The City of Dubuque is exploring ways to reduce the amount of salt put down on roads. But local residents have a role to play as well. Use just the salt you need, or better yet, turn to an alternative. Like a heart patient looking at a dinner plate, don’t dump on the salt; a little goes a long way, and too much can be dangerous.
Local residents can add their voices to a request by the Dubuque Community School District to make life and learning easier for one of Dubuque’s most underserved minority groups.
The district is seeking the public’s help in lobbying Microsoft to add the Marshallese language to the tech giant’s online Translator tool. A forum devoted to the effort is found online at https://bit.ly/3qxRB7q.
Local school officials seek the addition because there are no readily available services that address the language gap for newcomers from the Marshall Islands.
The Marshallese population in Dubuque and nationwide has grown in recent years.
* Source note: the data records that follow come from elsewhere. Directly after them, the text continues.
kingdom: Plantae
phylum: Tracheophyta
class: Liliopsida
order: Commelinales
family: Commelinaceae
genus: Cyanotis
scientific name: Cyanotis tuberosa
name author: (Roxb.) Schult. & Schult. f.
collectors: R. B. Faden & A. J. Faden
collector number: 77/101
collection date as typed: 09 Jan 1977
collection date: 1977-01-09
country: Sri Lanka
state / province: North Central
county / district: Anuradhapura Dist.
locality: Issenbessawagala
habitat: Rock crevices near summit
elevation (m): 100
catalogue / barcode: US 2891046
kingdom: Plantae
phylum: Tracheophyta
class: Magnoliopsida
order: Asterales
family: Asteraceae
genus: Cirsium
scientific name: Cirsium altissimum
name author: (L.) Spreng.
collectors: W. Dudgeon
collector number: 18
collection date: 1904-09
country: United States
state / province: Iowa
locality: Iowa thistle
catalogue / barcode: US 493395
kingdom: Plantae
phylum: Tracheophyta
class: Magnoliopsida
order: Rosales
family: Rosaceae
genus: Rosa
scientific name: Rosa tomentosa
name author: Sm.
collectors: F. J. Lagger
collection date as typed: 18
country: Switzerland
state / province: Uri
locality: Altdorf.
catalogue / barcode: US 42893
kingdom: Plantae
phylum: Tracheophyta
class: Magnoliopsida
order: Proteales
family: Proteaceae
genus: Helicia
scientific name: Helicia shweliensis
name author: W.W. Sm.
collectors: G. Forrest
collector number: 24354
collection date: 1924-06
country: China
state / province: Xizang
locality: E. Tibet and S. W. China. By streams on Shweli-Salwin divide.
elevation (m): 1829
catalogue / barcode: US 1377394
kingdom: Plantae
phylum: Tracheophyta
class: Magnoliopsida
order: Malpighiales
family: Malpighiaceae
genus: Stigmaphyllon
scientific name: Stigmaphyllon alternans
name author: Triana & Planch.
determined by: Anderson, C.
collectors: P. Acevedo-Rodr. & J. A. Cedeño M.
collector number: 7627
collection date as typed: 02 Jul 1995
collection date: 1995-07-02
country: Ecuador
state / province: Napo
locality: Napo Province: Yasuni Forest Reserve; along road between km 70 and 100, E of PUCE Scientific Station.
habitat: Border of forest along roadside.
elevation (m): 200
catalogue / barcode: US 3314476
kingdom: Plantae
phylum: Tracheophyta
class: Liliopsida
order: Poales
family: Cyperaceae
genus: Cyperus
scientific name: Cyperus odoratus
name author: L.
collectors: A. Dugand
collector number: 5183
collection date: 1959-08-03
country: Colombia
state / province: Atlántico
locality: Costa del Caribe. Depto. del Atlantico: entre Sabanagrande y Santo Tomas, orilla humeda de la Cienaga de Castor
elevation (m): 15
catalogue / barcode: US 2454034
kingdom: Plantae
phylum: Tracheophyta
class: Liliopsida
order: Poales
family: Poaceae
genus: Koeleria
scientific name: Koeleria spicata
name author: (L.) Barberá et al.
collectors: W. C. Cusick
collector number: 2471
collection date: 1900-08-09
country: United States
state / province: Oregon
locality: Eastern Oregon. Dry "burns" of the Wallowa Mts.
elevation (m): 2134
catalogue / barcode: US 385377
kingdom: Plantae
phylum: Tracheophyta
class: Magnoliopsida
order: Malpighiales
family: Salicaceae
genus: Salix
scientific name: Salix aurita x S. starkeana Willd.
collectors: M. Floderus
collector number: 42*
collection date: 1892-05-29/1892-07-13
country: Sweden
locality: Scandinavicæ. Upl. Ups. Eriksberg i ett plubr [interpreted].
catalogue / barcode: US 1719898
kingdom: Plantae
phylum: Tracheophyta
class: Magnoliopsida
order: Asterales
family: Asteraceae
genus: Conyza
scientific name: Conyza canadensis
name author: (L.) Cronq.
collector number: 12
With an estimated 800 Marshallese in Dubuque, there is a large number of Marshallese students in the school district receiving English language learner services. A tool such as Microsoft Translator could help bridge the language barrier.
Here’s a chance for Big Tech to help our local community, if it is made aware of the need. Add your comment to the forum to give this effort momentum.
The acquisition by Dubuque County of different tracts of land near Bernard will serve as a catalyst for some exciting improvements elevating the opportunity for more outdoor activities.
One effort by the Dubuque County Conservation Department would significantly improve access to one of the county’s newest parks — Bowstring Wildlife Management Area.
The new parcels will allow better access to Lytle Creek, which would open up the area to kayaking. Additionally, the change would allow for other access points to the area beyond the namesake bowstring bridge, which is reaching the end of its usefulness but will remain as a historic structure in the area.
Another development also near Bernard involves the transference of 100 acres of farmland off McCarthy Lane to be turned into a wildlife preserve over the next few years. Willed to the Iowa Natural Heritage Foundation by Robert McCarthy, the land will be converted to prairie and opened to the public, in keeping with his wishes.
The last year has brought a new appreciation for the amazing outdoor amenities in and around Dubuque County as more and more people have explored the trails and waterways of the area during the pandemic. It’s great to see that trend embraced with efforts seeking ways to bring even more people out into nature and our beautiful local habitats.
The coming weeks and months will allow for more opportunities for folks to gather with friends and families. And exploring scenic byways remains a wonderful pastime for tri-state residents young and old alike.